TASK: Repeat the whole listing exactly.

MATERIAL FOR THIS TASK:

------------------------------

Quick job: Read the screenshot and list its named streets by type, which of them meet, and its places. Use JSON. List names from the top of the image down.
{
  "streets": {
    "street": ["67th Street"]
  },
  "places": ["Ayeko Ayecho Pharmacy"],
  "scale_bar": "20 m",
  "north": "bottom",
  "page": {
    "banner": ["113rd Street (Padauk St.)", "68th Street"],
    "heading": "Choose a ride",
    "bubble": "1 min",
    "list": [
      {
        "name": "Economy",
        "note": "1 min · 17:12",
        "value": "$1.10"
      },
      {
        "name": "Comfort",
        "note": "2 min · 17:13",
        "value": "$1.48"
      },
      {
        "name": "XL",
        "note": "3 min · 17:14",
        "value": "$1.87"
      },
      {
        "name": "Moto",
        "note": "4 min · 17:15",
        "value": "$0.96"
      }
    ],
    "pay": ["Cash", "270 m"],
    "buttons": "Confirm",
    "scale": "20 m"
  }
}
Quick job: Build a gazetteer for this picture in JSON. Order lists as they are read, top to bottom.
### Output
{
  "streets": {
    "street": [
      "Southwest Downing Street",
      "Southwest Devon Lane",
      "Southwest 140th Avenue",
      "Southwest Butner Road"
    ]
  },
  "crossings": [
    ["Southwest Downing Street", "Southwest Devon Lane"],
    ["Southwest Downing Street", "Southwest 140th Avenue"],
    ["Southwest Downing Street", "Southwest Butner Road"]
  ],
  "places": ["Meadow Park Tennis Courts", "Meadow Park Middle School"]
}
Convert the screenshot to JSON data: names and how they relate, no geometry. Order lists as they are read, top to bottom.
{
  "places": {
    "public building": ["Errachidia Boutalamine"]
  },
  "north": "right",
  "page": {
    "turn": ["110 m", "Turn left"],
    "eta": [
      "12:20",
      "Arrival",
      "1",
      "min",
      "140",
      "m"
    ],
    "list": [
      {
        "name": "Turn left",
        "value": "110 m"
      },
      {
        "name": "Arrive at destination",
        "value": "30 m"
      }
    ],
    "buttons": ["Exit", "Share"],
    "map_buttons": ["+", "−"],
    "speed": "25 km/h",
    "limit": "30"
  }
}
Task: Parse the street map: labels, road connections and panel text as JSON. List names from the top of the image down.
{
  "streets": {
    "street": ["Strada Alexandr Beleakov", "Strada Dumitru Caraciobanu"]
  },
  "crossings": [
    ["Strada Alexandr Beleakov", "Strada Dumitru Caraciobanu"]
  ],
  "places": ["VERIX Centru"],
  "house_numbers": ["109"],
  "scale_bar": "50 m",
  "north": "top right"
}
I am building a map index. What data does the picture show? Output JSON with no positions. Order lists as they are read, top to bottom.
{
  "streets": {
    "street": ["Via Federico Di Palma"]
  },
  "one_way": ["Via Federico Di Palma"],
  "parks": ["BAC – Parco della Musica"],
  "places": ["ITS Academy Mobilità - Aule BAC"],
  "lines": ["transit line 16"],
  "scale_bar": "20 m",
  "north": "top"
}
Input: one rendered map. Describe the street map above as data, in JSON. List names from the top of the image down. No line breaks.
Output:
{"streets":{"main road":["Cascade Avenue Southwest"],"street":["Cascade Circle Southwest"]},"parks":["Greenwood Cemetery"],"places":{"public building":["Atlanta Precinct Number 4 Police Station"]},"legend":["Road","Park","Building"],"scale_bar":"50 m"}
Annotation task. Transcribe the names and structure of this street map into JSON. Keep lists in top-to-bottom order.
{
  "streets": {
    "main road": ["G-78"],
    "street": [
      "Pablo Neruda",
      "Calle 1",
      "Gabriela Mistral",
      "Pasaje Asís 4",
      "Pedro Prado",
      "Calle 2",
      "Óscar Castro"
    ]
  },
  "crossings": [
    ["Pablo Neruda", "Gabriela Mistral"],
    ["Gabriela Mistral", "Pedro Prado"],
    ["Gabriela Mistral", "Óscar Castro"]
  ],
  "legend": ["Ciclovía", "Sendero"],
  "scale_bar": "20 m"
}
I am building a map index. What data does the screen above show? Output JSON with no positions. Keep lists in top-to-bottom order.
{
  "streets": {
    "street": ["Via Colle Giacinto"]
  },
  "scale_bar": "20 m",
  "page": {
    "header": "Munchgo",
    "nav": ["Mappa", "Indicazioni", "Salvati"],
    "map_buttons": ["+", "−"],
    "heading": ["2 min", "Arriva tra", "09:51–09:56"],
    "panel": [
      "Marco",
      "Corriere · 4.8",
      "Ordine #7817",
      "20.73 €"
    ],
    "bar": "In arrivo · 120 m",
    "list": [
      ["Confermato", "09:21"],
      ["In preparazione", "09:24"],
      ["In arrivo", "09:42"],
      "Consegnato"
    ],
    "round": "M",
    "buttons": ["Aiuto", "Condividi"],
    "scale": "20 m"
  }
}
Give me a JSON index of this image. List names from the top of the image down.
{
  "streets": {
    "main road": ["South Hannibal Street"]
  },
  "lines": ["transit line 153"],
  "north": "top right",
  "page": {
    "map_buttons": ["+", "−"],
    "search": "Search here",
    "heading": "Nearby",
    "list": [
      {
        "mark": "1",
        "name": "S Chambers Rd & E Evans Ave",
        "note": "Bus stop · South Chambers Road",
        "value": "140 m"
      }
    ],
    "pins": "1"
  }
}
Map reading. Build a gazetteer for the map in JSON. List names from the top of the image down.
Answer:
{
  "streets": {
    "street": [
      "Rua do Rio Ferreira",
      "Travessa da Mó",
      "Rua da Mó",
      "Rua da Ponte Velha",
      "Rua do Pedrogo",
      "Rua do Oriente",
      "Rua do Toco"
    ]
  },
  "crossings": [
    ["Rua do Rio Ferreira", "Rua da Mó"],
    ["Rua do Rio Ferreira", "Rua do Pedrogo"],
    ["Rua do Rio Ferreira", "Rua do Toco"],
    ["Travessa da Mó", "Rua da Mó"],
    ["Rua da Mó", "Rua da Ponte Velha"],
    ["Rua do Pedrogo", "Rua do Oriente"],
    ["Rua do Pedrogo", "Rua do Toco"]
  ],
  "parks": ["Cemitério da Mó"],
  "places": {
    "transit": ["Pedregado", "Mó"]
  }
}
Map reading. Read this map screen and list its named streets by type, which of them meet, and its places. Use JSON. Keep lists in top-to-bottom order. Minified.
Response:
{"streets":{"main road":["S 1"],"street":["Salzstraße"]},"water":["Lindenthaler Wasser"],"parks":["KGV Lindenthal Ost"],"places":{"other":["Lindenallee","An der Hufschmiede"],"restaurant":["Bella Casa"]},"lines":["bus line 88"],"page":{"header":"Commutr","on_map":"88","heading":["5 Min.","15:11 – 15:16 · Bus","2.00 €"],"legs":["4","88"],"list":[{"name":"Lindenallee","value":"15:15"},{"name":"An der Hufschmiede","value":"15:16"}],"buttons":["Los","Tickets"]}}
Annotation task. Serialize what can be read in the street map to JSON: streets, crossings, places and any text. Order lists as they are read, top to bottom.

------------------------------

TASK RESPONSE:
Quick job: Read the screenshot and list its named streets by type, which of them meet, and its places. Use JSON. List names from the top of the image down.
{
  "streets": {
    "street": ["67th Street"]
  },
  "places": ["Ayeko Ayecho Pharmacy"],
  "scale_bar": "20 m",
  "north": "bottom",
  "page": {
    "banner": ["113rd Street (Padauk St.)", "68th Street"],
    "heading": "Choose a ride",
    "bubble": "1 min",
    "list": [
      {
        "name": "Economy",
        "note": "1 min · 17:12",
        "value": "$1.10"
      },
      {
        "name": "Comfort",
        "note": "2 min · 17:13",
        "value": "$1.48"
      },
      {
        "name": "XL",
        "note": "3 min · 17:14",
        "value": "$1.87"
      },
      {
        "name": "Moto",
        "note": "4 min · 17:15",
        "value": "$0.96"
      }
    ],
    "pay": ["Cash", "270 m"],
    "buttons": "Confirm",
    "scale": "20 m"
  }
}
Quick job: Build a gazetteer for this picture in JSON. Order lists as they are read, top to bottom.
### Output
{
  "streets": {
    "street": [
      "Southwest Downing Street",
      "Southwest Devon Lane",
      "Southwest 140th Avenue",
      "Southwest Butner Road"
    ]
  },
  "crossings": [
    ["Southwest Downing Street", "Southwest Devon Lane"],
    ["Southwest Downing Street", "Southwest 140th Avenue"],
    ["Southwest Downing Street", "Southwest Butner Road"]
  ],
  "places": ["Meadow Park Tennis Courts", "Meadow Park Middle School"]
}
Convert the screenshot to JSON data: names and how they relate, no geometry. Order lists as they are read, top to bottom.
{
  "places": {
    "public building": ["Errachidia Boutalamine"]
  },
  "north": "right",
  "page": {
    "turn": ["110 m", "Turn left"],
    "eta": [
      "12:20",
      "Arrival",
      "1",
      "min",
      "140",
      "m"
    ],
    "list": [
      {
        "name": "Turn left",
        "value": "110 m"
      },
      {
        "name": "Arrive at destination",
        "value": "30 m"
      }
    ],
    "buttons": ["Exit", "Share"],
    "map_buttons": ["+", "−"],
    "speed": "25 km/h",
    "limit": "30"
  }
}
Task: Parse the street map: labels, road connections and panel text as JSON. List names from the top of the image down.
{
  "streets": {
    "street": ["Strada Alexandr Beleakov", "Strada Dumitru Caraciobanu"]
  },
  "crossings": [
    ["Strada Alexandr Beleakov", "Strada Dumitru Caraciobanu"]
  ],
  "places": ["VERIX Centru"],
  "house_numbers": ["109"],
  "scale_bar": "50 m",
  "north": "top right"
}
I am building a map index. What data does the picture show? Output JSON with no positions. Order lists as they are read, top to bottom.
{
  "streets": {
    "street": ["Via Federico Di Palma"]
  },
  "one_way": ["Via Federico Di Palma"],
  "parks": ["BAC – Parco della Musica"],
  "places": ["ITS Academy Mobilità - Aule BAC"],
  "lines": ["transit line 16"],
  "scale_bar": "20 m",
  "north": "top"
}
Input: one rendered map. Describe the street map above as data, in JSON. List names from the top of the image down. No line breaks.
Output:
{"streets":{"main road":["Cascade Avenue Southwest"],"street":["Cascade Circle Southwest"]},"parks":["Greenwood Cemetery"],"places":{"public building":["Atlanta Precinct Number 4 Police Station"]},"legend":["Road","Park","Building"],"scale_bar":"50 m"}
Annotation task. Transcribe the names and structure of this street map into JSON. Keep lists in top-to-bottom order.
{
  "streets": {
    "main road": ["G-78"],
    "street": [
      "Pablo Neruda",
      "Calle 1",
      "Gabriela Mistral",
      "Pasaje Asís 4",
      "Pedro Prado",
      "Calle 2",
      "Óscar Castro"
    ]
  },
  "crossings": [
    ["Pablo Neruda", "Gabriela Mistral"],
    ["Gabriela Mistral", "Pedro Prado"],
    ["Gabriela Mistral", "Óscar Castro"]
  ],
  "legend": ["Ciclovía", "Sendero"],
  "scale_bar": "20 m"
}
I am building a map index. What data does the screen above show? Output JSON with no positions. Keep lists in top-to-bottom order.
{
  "streets": {
    "street": ["Via Colle Giacinto"]
  },
  "scale_bar": "20 m",
  "page": {
    "header": "Munchgo",
    "nav": ["Mappa", "Indicazioni", "Salvati"],
    "map_buttons": ["+", "−"],
    "heading": ["2 min", "Arriva tra", "09:51–09:56"],
    "panel": [
      "Marco",
      "Corriere · 4.8",
      "Ordine #7817",
      "20.73 €"
    ],
    "bar": "In arrivo · 120 m",
    "list": [
      ["Confermato", "09:21"],
      ["In preparazione", "09:24"],
      ["In arrivo", "09:42"],
      "Consegnato"
    ],
    "round": "M",
    "buttons": ["Aiuto", "Condividi"],
    "scale": "20 m"
  }
}
Give me a JSON index of this image. List names from the top of the image down.
{
  "streets": {
    "main road": ["South Hannibal Street"]
  },
  "lines": ["transit line 153"],
  "north": "top right",
  "page": {
    "map_buttons": ["+", "−"],
    "search": "Search here",
    "heading": "Nearby",
    "list": [
      {
        "mark": "1",
        "name": "S Chambers Rd & E Evans Ave",
        "note": "Bus stop · South Chambers Road",
        "value": "140 m"
      }
    ],
    "pins": "1"
  }
}
Map reading. Build a gazetteer for the map in JSON. List names from the top of the image down.
Answer:
{
  "streets": {
    "street": [
      "Rua do Rio Ferreira",
      "Travessa da Mó",
      "Rua da Mó",
      "Rua da Ponte Velha",
      "Rua do Pedrogo",
      "Rua do Oriente",
      "Rua do Toco"
    ]
  },
  "crossings": [
    ["Rua do Rio Ferreira", "Rua da Mó"],
    ["Rua do Rio Ferreira", "Rua do Pedrogo"],
    ["Rua do Rio Ferreira", "Rua do Toco"],
    ["Travessa da Mó", "Rua da Mó"],
    ["Rua da Mó", "Rua da Ponte Velha"],
    ["Rua do Pedrogo", "Rua do Oriente"],
    ["Rua do Pedrogo", "Rua do Toco"]
  ],
  "parks": ["Cemitério da Mó"],
  "places": {
    "transit": ["Pedregado", "Mó"]
  }
}
Map reading. Read this map screen and list its named streets by type, which of them meet, and its places. Use JSON. Keep lists in top-to-bottom order. Minified.
Response:
{"streets":{"main road":["S 1"],"street":["Salzstraße"]},"water":["Lindenthaler Wasser"],"parks":["KGV Lindenthal Ost"],"places":{"other":["Lindenallee","An der Hufschmiede"],"restaurant":["Bella Casa"]},"lines":["bus line 88"],"page":{"header":"Commutr","on_map":"88","heading":["5 Min.","15:11 – 15:16 · Bus","2.00 €"],"legs":["4","88"],"list":[{"name":"Lindenallee","value":"15:15"},{"name":"An der Hufschmiede","value":"15:16"}],"buttons":["Los","Tickets"]}}
Annotation task. Serialize what can be read in the street map to JSON: streets, crossings, places and any text. Order lists as they are read, top to bottom.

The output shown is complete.